From: Phillip Huggan (cdnprodigy@yahoo.com)
Date: Sat Oct 29 2005 - 16:44:15 MDT
My objection isn't as strong as Penrose's. I'm not saying creating minds requires brain engineering resolution below normal chemical and electrical (both highly subject to quantum mechanics) activities. I'm saying copying minds does. I'm grabbing at quantum mechanics here because entanglement is the only physical phenomena I know of to make your position tenable, that minds can be copied. In a purely relativistic universal framework, this would not be necessary. But quantum theory is the most visible aspect of what "makes" time. Our consciousness operates "in" time. Matter is energy (E=mcc). Minds are a specific configuration of energy interacting with a variety of fields. If you upload a mind without capturing the interactions between the original and the "mysterious" fields, the uploaded mind's brain substrate will not be in any way attached to the original mind's brain. The upload can still be sentient and his memories will cause him to think he is the original, and
observers can even be fooled by murdering the original.
I don't want to turn this into a physics forum. Where the Moravec Transfer idea 1st goes wrong as deliniated in "Staring into the Singularity" is in its 1st premise: "A neuron-sized robot swims up to a neuron and scans it into memory." This scan is a static snapshot of infromation from a dynamic process. To work, the scan must copy dynamic effects, and these are subject to fields. The process describes how to maintain continuity of consciousness, not how to preserve identity.
Minds emerge from a certain configuration of matter, like a Rubik's Cube can be solved. But personal identity emerges from matter, like a Rubik's Cube can be solved if it were attached via tiny strings to billions of other points in the universe.

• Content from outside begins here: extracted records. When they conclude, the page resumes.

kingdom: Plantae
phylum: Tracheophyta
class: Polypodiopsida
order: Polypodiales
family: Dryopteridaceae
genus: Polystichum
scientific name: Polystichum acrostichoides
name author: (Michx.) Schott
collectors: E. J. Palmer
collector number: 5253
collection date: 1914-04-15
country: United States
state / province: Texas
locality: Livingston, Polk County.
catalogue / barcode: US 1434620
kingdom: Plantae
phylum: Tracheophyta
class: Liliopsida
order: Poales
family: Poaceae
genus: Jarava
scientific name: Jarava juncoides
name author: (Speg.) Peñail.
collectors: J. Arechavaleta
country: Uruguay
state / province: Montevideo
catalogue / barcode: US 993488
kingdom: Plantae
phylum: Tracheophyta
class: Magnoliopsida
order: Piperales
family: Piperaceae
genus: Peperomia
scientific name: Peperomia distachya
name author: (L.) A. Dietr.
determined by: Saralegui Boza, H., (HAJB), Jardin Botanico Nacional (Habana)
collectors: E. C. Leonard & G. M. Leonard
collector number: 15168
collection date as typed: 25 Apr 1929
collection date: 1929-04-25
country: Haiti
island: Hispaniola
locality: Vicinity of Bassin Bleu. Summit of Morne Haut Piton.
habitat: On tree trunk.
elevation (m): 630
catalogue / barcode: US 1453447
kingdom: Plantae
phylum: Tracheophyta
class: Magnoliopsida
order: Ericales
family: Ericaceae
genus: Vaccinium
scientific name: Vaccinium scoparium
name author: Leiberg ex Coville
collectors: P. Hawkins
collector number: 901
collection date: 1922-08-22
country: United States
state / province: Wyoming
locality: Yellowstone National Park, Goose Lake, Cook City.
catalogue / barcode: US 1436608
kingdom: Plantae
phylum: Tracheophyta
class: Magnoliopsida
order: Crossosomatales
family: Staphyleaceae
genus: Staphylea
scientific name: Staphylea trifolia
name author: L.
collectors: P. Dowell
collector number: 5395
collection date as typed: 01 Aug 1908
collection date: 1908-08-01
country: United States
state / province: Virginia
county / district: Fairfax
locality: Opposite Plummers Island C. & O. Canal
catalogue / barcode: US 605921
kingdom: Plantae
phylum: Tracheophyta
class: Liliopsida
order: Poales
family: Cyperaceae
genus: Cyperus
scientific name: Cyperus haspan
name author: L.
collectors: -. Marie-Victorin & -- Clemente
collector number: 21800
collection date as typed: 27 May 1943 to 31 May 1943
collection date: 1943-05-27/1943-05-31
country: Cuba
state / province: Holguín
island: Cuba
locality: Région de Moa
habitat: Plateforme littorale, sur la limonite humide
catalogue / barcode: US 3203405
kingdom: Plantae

Michael Wilson <mwdestinystar@yahoo.co.uk> wrote:
Phillip Huggan wrote:
> Perhaps if an entire mind could be quantum-entangled with an uploaded
> mind... Every mass/energy component in your brain is connected in many
> different ways to a whole bunch of other non-local mass energy
> components in the universe. I know the last sentence sounds like
> new-age crap.
Actually it's the previous sentence that sounds like new age crap; the
second one is fine. There is no evidence for quantum entanglement
being relevant at the (distance and time) scales the human brain
processes information on; it's highly unlikely that state
superpositions play a computational role within individual neurons,
but it's basically impossible that the entire brain has any kind of
mysterious unifying physics beyond normal chemical and electrical
activity. New age 'philosophers', not to mention a few misguided
geniuses such as Penrose (though his claims at least are supeficially
plausible), grab at quantum mechanics because it looks mysterious and
thus provides a way to 'explain' why other things look mysterious. Of
course this methodology is a complete mockery of real science.